WHAT YOU NEED TO DO
Return the data verbatim, without pictures.

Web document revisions
- Opening Delimiter -

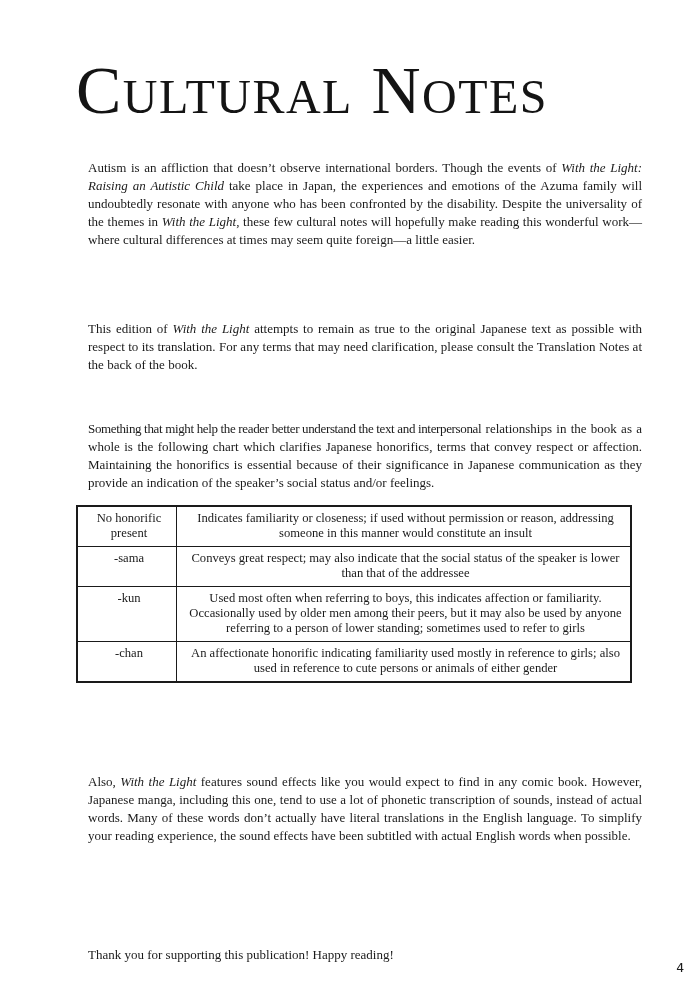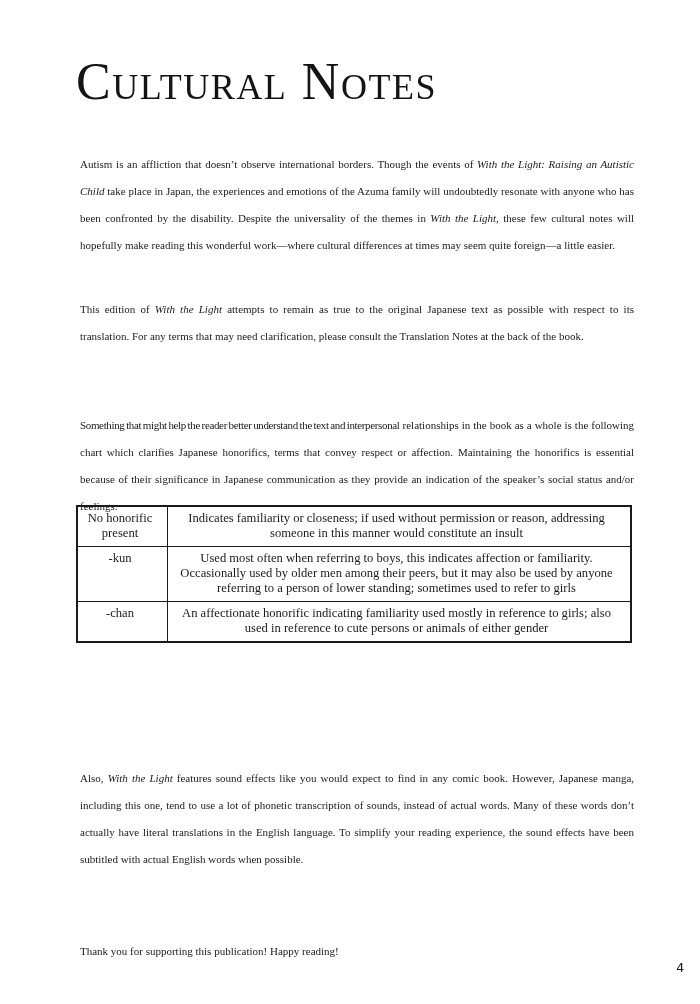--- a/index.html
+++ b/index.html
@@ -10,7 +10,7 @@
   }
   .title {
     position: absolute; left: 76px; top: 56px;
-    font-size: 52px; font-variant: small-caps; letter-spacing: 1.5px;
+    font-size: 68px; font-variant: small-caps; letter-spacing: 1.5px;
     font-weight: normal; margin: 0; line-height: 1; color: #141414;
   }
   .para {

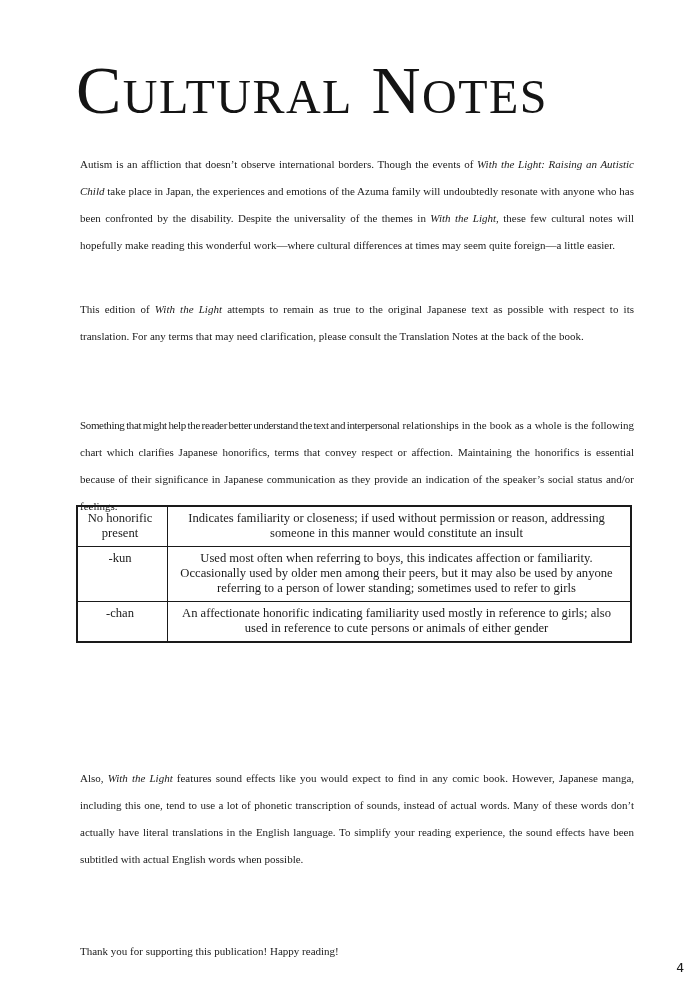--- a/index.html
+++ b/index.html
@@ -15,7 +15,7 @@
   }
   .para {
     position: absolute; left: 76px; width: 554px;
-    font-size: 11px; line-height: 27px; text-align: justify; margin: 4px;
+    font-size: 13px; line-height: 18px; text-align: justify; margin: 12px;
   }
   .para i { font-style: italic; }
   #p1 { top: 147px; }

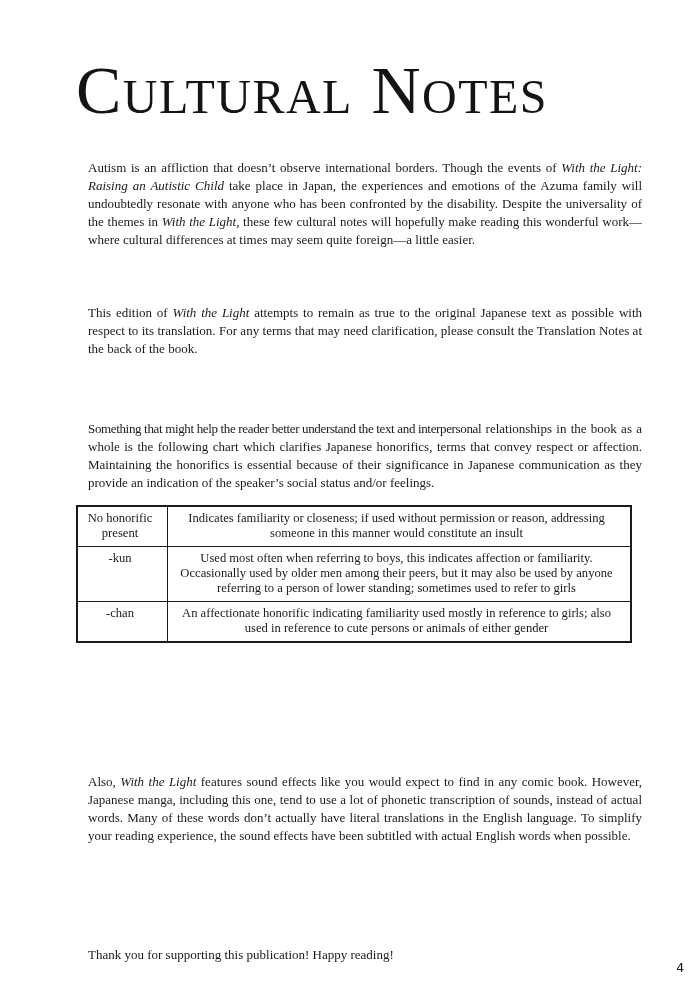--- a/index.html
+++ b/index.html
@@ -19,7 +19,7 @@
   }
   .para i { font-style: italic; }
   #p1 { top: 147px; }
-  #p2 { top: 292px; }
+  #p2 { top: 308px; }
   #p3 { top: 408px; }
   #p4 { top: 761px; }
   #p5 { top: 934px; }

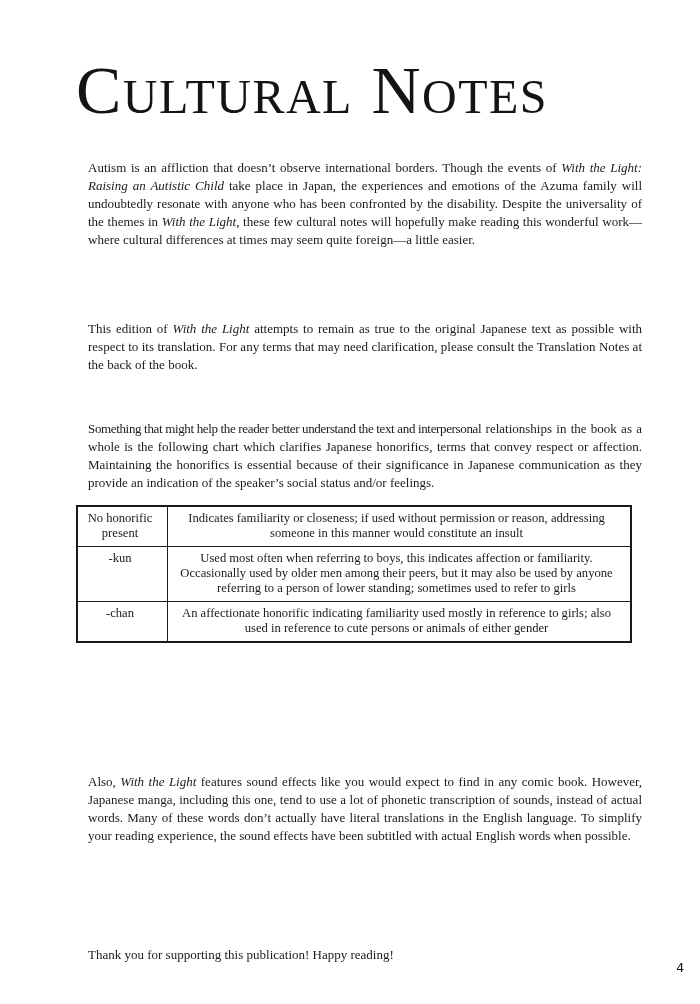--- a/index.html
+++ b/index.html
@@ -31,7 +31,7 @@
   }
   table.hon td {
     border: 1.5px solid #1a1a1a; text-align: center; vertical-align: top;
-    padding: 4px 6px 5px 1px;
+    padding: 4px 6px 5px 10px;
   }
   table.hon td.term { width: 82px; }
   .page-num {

- Closing Delimiter -

TASK SOLUTION
--- a/index.html
+++ b/index.html
@@ -10,7 +10,7 @@
   }
   .title {
     position: absolute; left: 76px; top: 56px;
-    font-size: 52px; font-variant: small-caps; letter-spacing: 1.5px;
+    font-size: 68px; font-variant: small-caps; letter-spacing: 1.5px;
     font-weight: normal; margin: 0; line-height: 1; color: #141414;
   }
   .para {

--- a/index.html
+++ b/index.html
@@ -15,7 +15,7 @@
   }
   .para {
     position: absolute; left: 76px; width: 554px;
-    font-size: 11px; line-height: 27px; text-align: justify; margin: 4px;
+    font-size: 13px; line-height: 18px; text-align: justify; margin: 12px;
   }
   .para i { font-style: italic; }
   #p1 { top: 147px; }

--- a/index.html
+++ b/index.html
@@ -19,7 +19,7 @@
   }
   .para i { font-style: italic; }
   #p1 { top: 147px; }
-  #p2 { top: 292px; }
+  #p2 { top: 308px; }
   #p3 { top: 408px; }
   #p4 { top: 761px; }
   #p5 { top: 934px; }

--- a/index.html
+++ b/index.html
@@ -31,7 +31,7 @@
   }
   table.hon td {
     border: 1.5px solid #1a1a1a; text-align: center; vertical-align: top;
-    padding: 4px 6px 5px 1px;
+    padding: 4px 6px 5px 10px;
   }
   table.hon td.term { width: 82px; }
   .page-num {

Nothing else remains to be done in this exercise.